Even with Japan back in action after a long three day weekend USD/JPY failed to make any waves today, once again stuck in a stagnant range of about 25 pips. However, the yen crosses were all subjected to a selloff in risk, with EUR/JPY, GPB/JPY and AUD/JPY all dropping 55 pips, 80 pips and 70 pips respectively.

The selloff of risk was accentuated by a wave of profit taking in gold that dropped the metal almost $8 per ounce to just under $1158.00 by mid day. That low provided a pivot point which reversed the move and sent the hot commodity through $1168.00 to post session highs as investors looked to get into trades at perceived bargain prices.

There was no such turn around in the riskier currencies, as their declines continued as the day came to a close.
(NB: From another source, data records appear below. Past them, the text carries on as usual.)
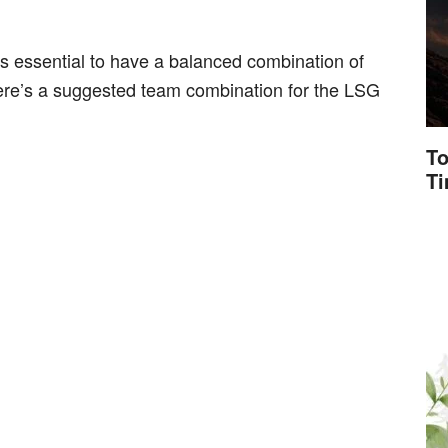
s essential to have a balanced combination of
ere’s a suggested team combination for the LSG
To
T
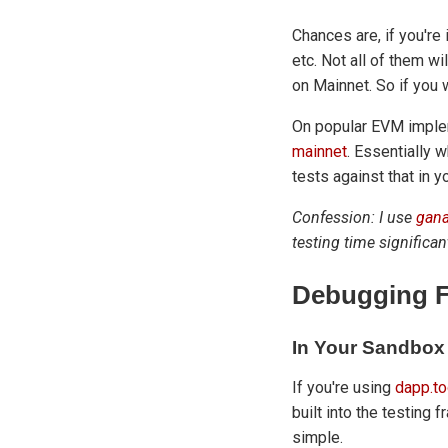
Chances are, if you're
etc. Not all of them w
on Mainnet. So if you 
On popular EVM imple
mainnet
. Essentially w
tests against that in 
Confession: I use
gana
testing time significan
Debugging F
In Your Sandbox
If you're using
dapp.to
built into the testing 
simple.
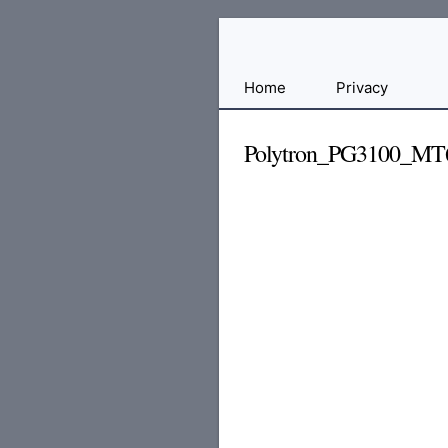
Free
Home
Privacy
File
Hosting
Polytron_PG3100_MT
For
Developers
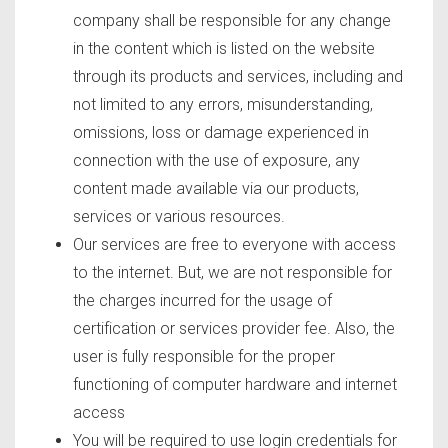
company shall be responsible for any change
in the content which is listed on the website
through its products and services, including and
not limited to any errors, misunderstanding,
omissions, loss or damage experienced in
connection with the use of exposure, any
content made available via our products,
services or various resources.
Our services are free to everyone with access
to the internet. But, we are not responsible for
the charges incurred for the usage of
certification or services provider fee. Also, the
user is fully responsible for the proper
functioning of computer hardware and internet
access
You will be required to use login credentials for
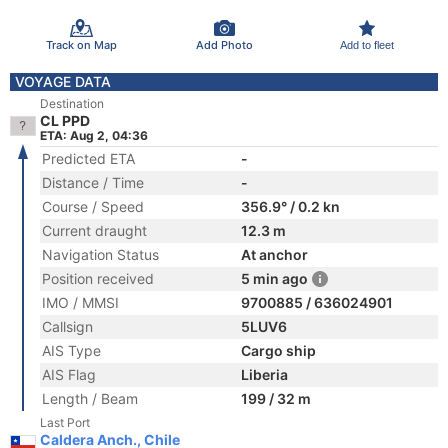
Track on Map
Add Photo
Add to fleet
VOYAGE DATA
Destination
CL PPD
ETA: Aug 2, 04:36
Predicted ETA
-
Distance / Time
-
Course / Speed
356.9° / 0.2 kn
Current draught
12.3 m
Navigation Status
At anchor
Position received
5 min ago
IMO / MMSI
9700885 / 636024901
Callsign
5LUV6
AIS Type
Cargo ship
AIS Flag
Liberia
Length / Beam
199 / 32 m
Last Port
Caldera Anch., Chile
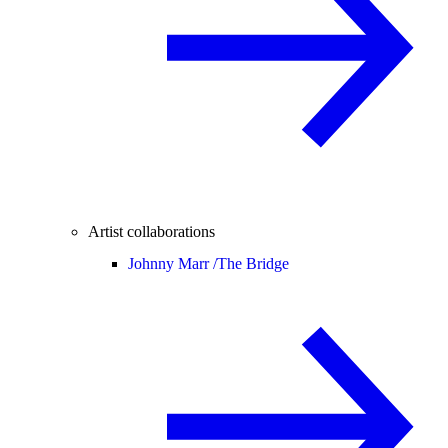
Artist collaborations
Johnny Marr /
The Bridge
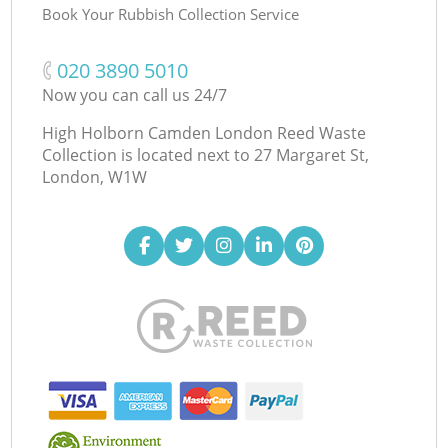
Book Your Rubbish Collection Service
‎020 3890 5010
Now you can call us 24/7
High Holborn Camden London Reed Waste
Collection is located next to
27 Margaret St,
London, W1W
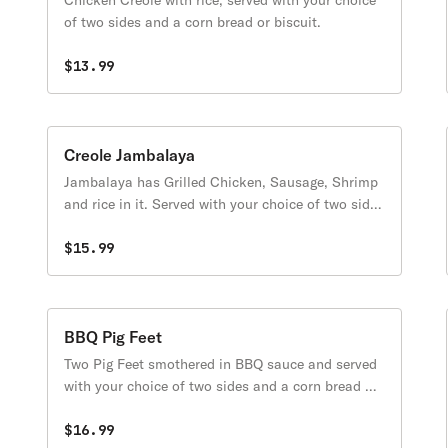
Chicken Creole with rice, served with your choice
of two sides and a corn bread or biscuit.
$13.99
Creole Jambalaya
Jambalaya has Grilled Chicken, Sausage, Shrimp
and rice in it. Served with your choice of two sides
and a corn bread or biscuit.
$15.99
BBQ Pig Feet
Two Pig Feet smothered in BBQ sauce and served
with your choice of two sides and a corn bread or
biscuit.
$16.99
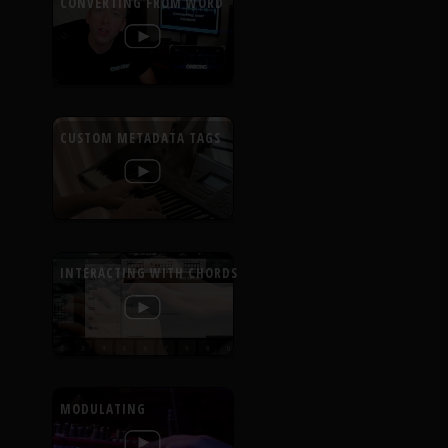
CONVERTING FROM WORD
CUSTOM METADATA TAGS
INTERACTING WITH CHORDS
MODULATING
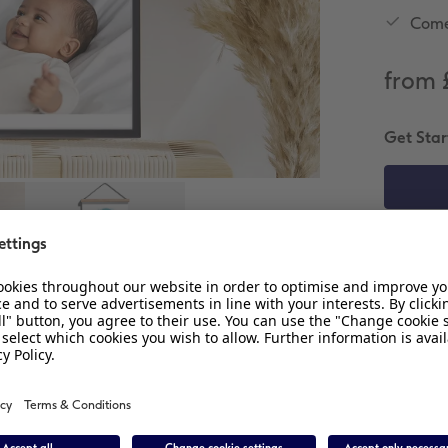
Come
from 
Get Star
C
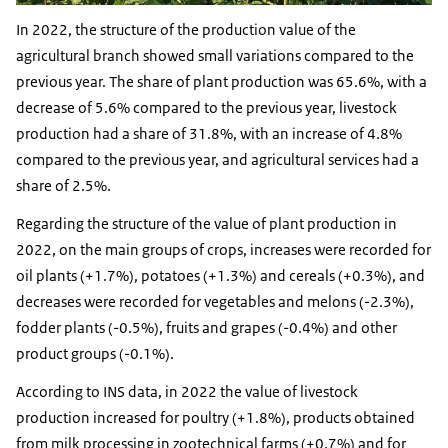
In 2022, the structure of the production value of the
agricultural branch showed small variations compared to the
previous year. The share of plant production was 65.6%, with a
decrease of 5.6% compared to the previous year, livestock
production had a share of 31.8%, with an increase of 4.8%
compared to the previous year, and agricultural services had a
share of 2.5%.
Regarding the structure of the value of plant production in
2022, on the main groups of crops, increases were recorded for
oil plants (+1.7%), potatoes (+1.3%) and cereals (+0.3%), and
decreases were recorded for vegetables and melons (-2.3%),
fodder plants (-0.5%), fruits and grapes (-0.4%) and other
product groups (-0.1%).
According to INS data, in 2022 the value of livestock
production increased for poultry (+1.8%), products obtained
from milk processing in zootechnical farms (+0.7%) and for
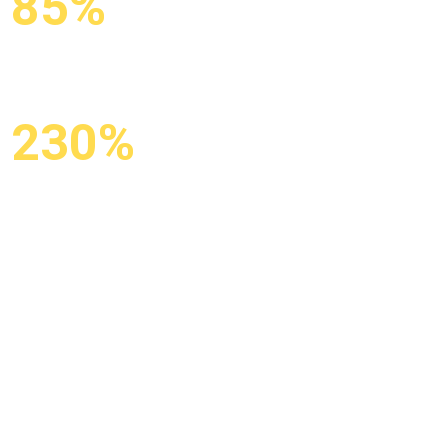
85%
KEYWORDS
IN TOP-10
230%
GROWTH IN
ORGANIC TRAFFIC
X3 organic traffic from Google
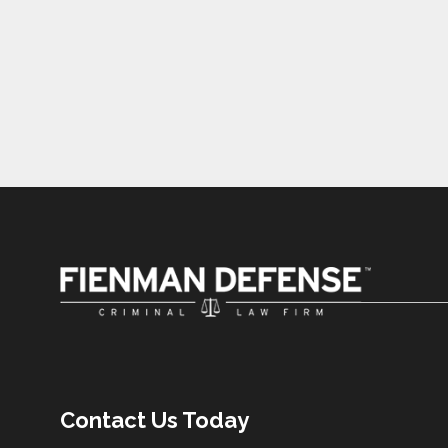
Contact Us Today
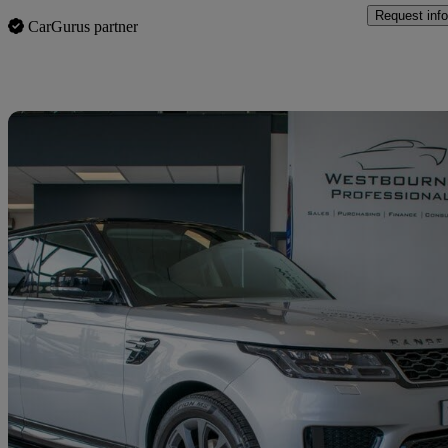
Request info
CarGurus partner
Sav
2018 Land Rover Range Rover Sport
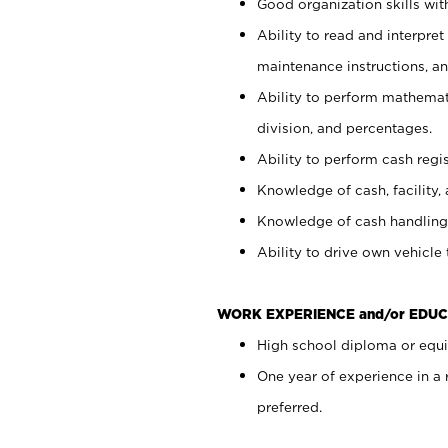
Good organization skills with
Ability to read and interpre
maintenance instructions, a
Ability to perform mathemati
division, and percentages.
Ability to perform cash regi
Knowledge of cash, facility, 
Knowledge of cash handling 
Ability to drive own vehicle
WORK EXPERIENCE and/or EDUC
High school diploma or equiv
One year of experience in a
preferred.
A few reasons were noted for the risk aversion, including a published study by the S&P calling into question the health of some of the largest global banks who will need to eventually adhere to new capitalization regulations.
Another factor was a rumor that a German bank's majority owners would let the bank become insolvent. And finally, many traders looked to cash out on short dollar positions ahead of the US Holiday in what they believe is an oversold market.

Although the moves were by no means dynamic, the thinned markets helped grease the wheels in some moves. After flirting with 1.5000 in New York, the EUR/USD weakened from a 1.4960 Asia open to lows near 1.4930 heading into the London session. GBP/USD slid from 1.6615 to 1.6560 and the AUD/USD fell from 0.9255 to 0.9180 on the day.

The day ahead brings some noteworthy data, including Swiss employment, German Ifo, UK inflation hearings and then later in New York, US GDP, CB consumer confidence and finally the FOMC minutes to top it all off at 19:00GMT.